The pathologizing of black children.
Many (likely underfunded and understaffed) schools who find themselves ill-equipped to work with black students who are having interpersonal issues in class are quicker to give students
a blanket diagnosis of learning disability than they would with struggling white students. This segregates black children from the general population of white students, abandoning them to our already strained and underperforming special education programs that are
not designed to meet the needs of kids who do not have developmental disabilities or true learning disabilities, but are simply a disciplinary
challenge. While black children are no more likely than children of other races to have developmental or learning disabilities, they are the most likely to be placed in special education programs. Students of color who have been labeled “disabled” are more likely (by 31 percent) to be suspended and expelled from school than other kids, a harmful marriage of both ableism and racism. One
in four black, American Indian, Pacific Islander, and mixed-race boys identified by schools as having a developmental disability was suspended in the 2011–2012 school year.

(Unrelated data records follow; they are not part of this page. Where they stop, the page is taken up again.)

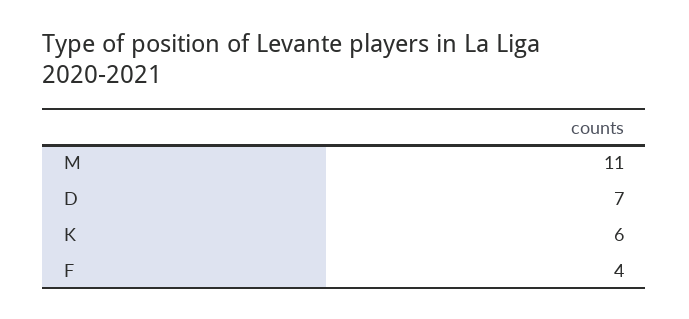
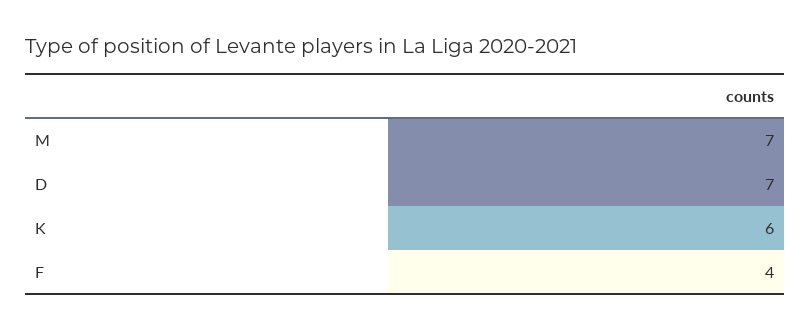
  {
-   "M": 11,
+   "M": 7,
    "D": 7,
    "K": 6,
    "F": 4
  }

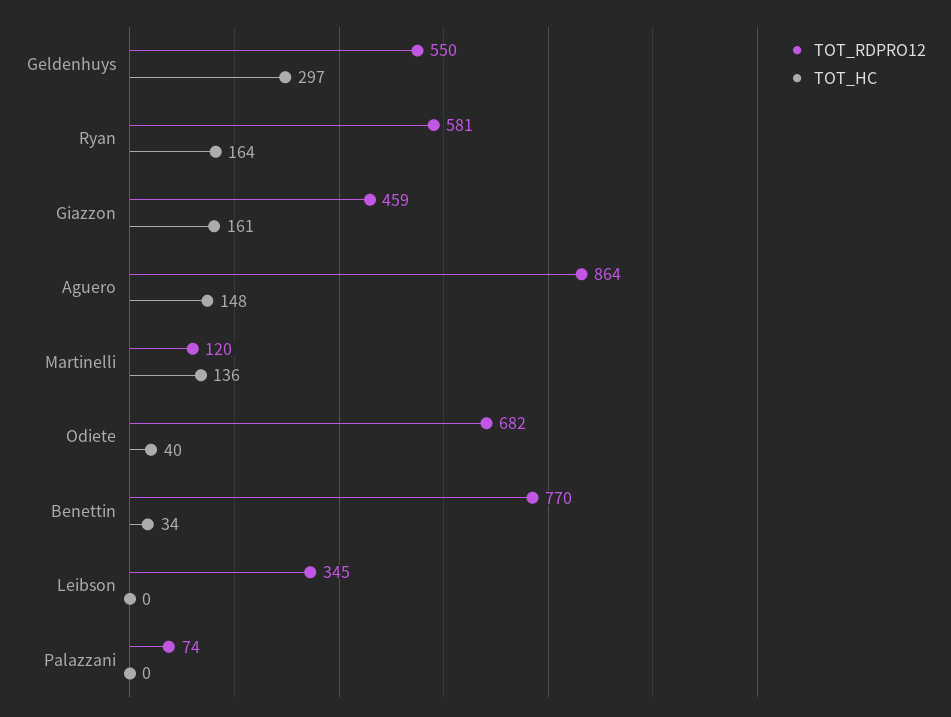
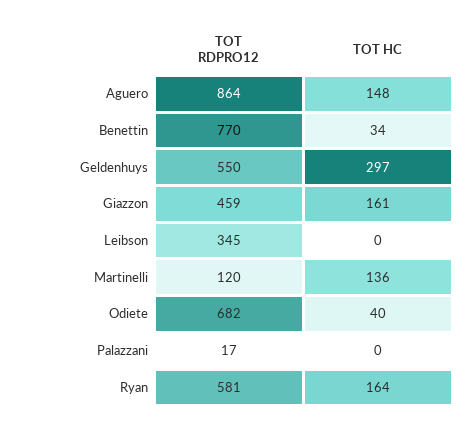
  {
    "TOT_RDPRO12": {
      "Geldenhuys": 550,
      "Ryan": 581,
      "Giazzon": 459,
      "Aguero": 864,
      "Martinelli": 120,
      "Odiete": 682,
      "Benettin": 770,
      "Leibson": 345,
-     "Palazzani": 74
+     "Palazzani": 17
    },
    "TOT_HC": {
      "Geldenhuys": 297,
      "Ryan": 164,
      "Giazzon": 161,
      "Aguero": 148,
      "Martinelli": 136,
      "Odiete": 40,
      "Benettin": 34,
      "Leibson": 0,
      "Palazzani": 0
    }
  }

Fear of violent black and brown youth, compounded by high-profile school shootings primarily perpetrated by white youth, led to the rise of zero-tolerance policies in schools beginning
in the ’90s. The Gun-Free Schools Act of 1994 mandated a year-long suspension for kids caught bringing a weapon to school. A year-long suspension can be devastating to a child’s educational outlook. And as schools have broadly identified “weapons” as anything from guns and knives to camping forks and “finger-guns,” black and brown children have found themselves disproportionately affected by these
rules and suspended at increasing rates.
Increased police presence in schools.
Along with zero-tolerance policies came a rise in the number of police officers in schools, known as School Resource Officers (SROs). These officers have become an easy way for schools to delegate their disciplinary responsibilities to
a criminal justice system that has already shown quantifiable racial
bias. Data shows that, when controlling for poverty, schools with SROs have nearly five times the amount of in-school arrests as schools without SROs.